6. If reserved items are incorporated as essential components in the purchaser's premises, the purchaser assigns the claims resulting from the sale of the property or land rights with all subsidiary rights to the entrepreneur.
7. If the value of the collateral for the entrepreneur under the above provisions exceeds the value of the entrepreneur's claims by a total of more than 20%, the entrepreneur shall, at the request of the purchaser, release collateral of his choice
8. In case of breach of contract by the customer, in particular in the event of a delay in payment, the seller is entitled to take back the delivered goods after a reminder and a declaration of withdrawal and the customer is obliged to surrender the goods. If the customer has fulfilled the contract, the entrepreneur has to return the items.
 
§ 9 Payment
1. Unless otherwise agreed, the invoices of the entrepreneur shall be payable without deduction after invoicing. For deliveries with a total value of less than € 500.00, the contractor will deliver cash on delivery plus freight and packaging
2. The entrepreneur expressly reserves the right to refuse checks or bills of exchange. Acceptance always takes place only on account of performance. Discount and exchange charges shall be borne by the Purchaser and shall be payable immediately.

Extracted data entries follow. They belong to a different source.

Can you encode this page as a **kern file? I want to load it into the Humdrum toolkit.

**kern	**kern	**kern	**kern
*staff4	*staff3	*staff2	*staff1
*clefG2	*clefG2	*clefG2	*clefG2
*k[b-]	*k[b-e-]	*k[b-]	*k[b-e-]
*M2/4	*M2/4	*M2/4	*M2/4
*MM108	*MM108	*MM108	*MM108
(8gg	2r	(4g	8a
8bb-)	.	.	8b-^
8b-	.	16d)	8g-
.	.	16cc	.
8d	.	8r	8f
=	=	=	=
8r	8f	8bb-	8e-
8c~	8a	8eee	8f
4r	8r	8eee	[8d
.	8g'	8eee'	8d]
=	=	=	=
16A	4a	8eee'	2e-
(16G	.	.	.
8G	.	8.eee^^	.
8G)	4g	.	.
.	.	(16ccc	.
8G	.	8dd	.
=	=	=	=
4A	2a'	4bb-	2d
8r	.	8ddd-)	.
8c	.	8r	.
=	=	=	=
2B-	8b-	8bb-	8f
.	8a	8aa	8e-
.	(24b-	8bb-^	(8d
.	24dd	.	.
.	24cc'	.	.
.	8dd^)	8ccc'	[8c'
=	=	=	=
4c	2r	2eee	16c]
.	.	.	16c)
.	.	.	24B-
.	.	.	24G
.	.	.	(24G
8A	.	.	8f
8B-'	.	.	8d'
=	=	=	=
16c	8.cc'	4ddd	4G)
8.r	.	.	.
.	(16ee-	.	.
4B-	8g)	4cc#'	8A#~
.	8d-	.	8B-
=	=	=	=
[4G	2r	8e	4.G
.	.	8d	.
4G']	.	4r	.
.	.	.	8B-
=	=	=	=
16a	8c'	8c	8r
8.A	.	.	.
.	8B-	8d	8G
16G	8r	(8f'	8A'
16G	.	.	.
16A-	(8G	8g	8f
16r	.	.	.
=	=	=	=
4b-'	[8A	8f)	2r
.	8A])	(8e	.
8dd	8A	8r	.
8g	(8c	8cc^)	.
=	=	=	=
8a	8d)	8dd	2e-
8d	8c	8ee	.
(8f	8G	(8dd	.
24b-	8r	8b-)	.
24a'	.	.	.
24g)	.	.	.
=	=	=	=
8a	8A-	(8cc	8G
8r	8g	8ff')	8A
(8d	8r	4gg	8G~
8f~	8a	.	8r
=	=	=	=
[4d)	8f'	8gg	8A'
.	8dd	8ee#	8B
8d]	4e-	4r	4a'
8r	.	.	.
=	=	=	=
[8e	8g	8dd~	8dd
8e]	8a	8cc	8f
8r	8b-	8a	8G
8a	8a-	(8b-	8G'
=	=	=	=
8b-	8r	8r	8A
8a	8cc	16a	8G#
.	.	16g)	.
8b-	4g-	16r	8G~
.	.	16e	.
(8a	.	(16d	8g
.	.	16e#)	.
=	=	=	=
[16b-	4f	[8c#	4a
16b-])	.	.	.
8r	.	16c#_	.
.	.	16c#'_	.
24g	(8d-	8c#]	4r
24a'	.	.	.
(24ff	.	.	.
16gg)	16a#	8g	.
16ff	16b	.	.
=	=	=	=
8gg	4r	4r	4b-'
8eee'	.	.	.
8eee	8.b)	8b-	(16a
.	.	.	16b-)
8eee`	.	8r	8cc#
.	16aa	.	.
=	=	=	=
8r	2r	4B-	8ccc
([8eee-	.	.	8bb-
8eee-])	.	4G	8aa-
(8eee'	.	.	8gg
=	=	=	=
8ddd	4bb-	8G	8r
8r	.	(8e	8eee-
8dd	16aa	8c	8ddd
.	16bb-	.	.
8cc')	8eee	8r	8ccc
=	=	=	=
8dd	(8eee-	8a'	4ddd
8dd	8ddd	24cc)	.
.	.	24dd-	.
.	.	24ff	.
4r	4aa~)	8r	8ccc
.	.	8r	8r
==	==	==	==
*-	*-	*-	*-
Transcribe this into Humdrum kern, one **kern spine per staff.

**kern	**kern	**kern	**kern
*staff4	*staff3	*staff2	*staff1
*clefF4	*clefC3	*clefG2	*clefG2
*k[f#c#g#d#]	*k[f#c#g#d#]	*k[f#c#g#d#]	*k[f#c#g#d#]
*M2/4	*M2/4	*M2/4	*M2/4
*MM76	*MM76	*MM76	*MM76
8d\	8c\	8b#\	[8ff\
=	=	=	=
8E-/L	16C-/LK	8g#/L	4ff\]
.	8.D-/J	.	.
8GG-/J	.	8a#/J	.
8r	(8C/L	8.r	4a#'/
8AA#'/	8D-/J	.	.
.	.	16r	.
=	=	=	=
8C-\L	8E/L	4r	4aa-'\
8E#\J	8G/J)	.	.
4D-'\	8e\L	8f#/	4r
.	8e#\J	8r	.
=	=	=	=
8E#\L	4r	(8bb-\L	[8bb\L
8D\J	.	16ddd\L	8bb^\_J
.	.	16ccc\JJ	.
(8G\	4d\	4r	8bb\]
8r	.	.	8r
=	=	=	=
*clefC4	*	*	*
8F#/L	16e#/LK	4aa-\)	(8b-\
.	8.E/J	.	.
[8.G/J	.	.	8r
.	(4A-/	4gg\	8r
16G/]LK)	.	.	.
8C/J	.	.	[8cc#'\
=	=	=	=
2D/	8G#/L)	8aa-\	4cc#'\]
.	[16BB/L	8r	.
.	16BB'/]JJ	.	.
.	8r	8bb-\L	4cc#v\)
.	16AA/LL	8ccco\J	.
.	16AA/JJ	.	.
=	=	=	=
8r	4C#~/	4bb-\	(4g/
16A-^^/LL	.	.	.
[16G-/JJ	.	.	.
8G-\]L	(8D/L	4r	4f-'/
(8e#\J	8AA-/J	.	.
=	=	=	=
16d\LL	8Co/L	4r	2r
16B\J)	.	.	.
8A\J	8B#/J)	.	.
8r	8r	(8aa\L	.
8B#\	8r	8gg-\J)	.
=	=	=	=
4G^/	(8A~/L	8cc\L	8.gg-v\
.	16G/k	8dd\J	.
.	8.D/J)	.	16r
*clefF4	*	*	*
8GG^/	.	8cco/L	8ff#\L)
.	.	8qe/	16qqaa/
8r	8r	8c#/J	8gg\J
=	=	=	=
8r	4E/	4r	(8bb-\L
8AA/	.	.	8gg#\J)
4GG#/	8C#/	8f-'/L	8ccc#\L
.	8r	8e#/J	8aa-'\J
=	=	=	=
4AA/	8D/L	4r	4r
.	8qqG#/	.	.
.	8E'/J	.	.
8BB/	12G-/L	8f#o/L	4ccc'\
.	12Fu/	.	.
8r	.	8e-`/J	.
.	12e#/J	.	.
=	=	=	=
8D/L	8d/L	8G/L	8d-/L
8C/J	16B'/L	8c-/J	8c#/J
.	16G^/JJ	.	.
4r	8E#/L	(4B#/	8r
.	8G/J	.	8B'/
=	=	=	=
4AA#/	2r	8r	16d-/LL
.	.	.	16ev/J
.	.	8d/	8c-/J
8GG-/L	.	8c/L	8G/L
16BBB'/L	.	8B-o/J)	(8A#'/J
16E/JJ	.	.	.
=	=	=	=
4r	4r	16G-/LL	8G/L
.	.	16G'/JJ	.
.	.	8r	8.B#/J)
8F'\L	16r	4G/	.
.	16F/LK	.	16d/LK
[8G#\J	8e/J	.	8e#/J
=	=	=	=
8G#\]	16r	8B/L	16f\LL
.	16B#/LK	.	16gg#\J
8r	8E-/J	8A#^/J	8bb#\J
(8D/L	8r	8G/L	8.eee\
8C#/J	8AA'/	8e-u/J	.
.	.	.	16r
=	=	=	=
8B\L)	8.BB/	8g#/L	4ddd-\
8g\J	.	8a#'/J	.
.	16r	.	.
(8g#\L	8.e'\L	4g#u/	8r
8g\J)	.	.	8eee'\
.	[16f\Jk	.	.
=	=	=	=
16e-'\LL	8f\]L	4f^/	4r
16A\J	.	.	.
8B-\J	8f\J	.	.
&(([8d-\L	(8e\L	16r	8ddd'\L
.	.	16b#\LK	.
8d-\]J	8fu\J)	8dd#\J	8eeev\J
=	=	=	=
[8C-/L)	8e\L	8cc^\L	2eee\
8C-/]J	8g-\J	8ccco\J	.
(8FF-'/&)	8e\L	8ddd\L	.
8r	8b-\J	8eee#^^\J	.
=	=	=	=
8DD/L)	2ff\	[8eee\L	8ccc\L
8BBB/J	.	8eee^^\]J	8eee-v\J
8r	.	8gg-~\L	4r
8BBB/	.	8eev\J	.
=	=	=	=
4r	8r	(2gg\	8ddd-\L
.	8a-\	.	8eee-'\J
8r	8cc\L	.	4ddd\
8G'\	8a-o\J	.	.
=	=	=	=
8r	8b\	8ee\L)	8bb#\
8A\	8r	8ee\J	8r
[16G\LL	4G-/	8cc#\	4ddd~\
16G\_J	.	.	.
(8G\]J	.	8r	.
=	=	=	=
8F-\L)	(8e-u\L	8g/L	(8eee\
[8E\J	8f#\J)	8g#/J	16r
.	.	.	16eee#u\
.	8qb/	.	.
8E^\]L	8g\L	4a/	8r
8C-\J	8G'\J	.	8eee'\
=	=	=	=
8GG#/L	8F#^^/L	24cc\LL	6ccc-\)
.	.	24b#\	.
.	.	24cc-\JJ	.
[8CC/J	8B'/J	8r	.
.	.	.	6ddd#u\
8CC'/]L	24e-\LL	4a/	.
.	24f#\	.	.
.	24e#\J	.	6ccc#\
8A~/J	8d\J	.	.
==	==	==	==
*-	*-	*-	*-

3. If the entrepreneur becomes aware of circumstances which call into question the creditworthiness of the purchaser, which in particular does not settle a check or terminate his payments, the entrepreneur is entitled to pay the entire residual debt, even if he has accepted checks. In this case, the entrepreneur is also entitled to demand advance payments or security payments.
4. If the Purchaser definitively terminates his payments and / or if insolvency proceedings are applied for his assets, the entrepreneur is also entitled to withdraw from the part of the contract which has not yet been fulfilled.
5. The contractor is entitled, despite the other provisions of the customer, to make payments initially to his older debts. The contractor will inform the customer of this type of settlement. If costs and interest have already been incurred, the entrepreneur is entitled to charge the payment first on the costs, then on the interest and lastly on the main performance.
6. If the customer is in default of payment, the entrepreneur shall be entitled to charge the respective statutory default interest. The assertion of a further delay of delay of the entrepreneur is reserved. In the cases described above, the customer remains unaffected to prove a lesser loss, which is then decisive.
7. Offsetting by the purchaser is excluded, as long as they are not legally established or not challenged by the contractor.
 
§ 10 Applicable Law, Jurisdiction, Non-Partiality
1. The law of the Federal Republic of Germany applies to these terms and conditions and the entire legal relations between the entrepreneur and the customer, with the exception of the UN purchase law.
2. If the purchaser is a merchant within the meaning of the Handelsgesetzbuch, a legal person of public law or a public special fund, the place of business of the entrepreneur is exclusive jurisdiction for all disputes arising directly or indirectly from the contractual relationship.
3. Should a provision in these terms and conditions be or become invalid, the validity of all other provisions and agreements between the customer and the customer shall remain unaffected.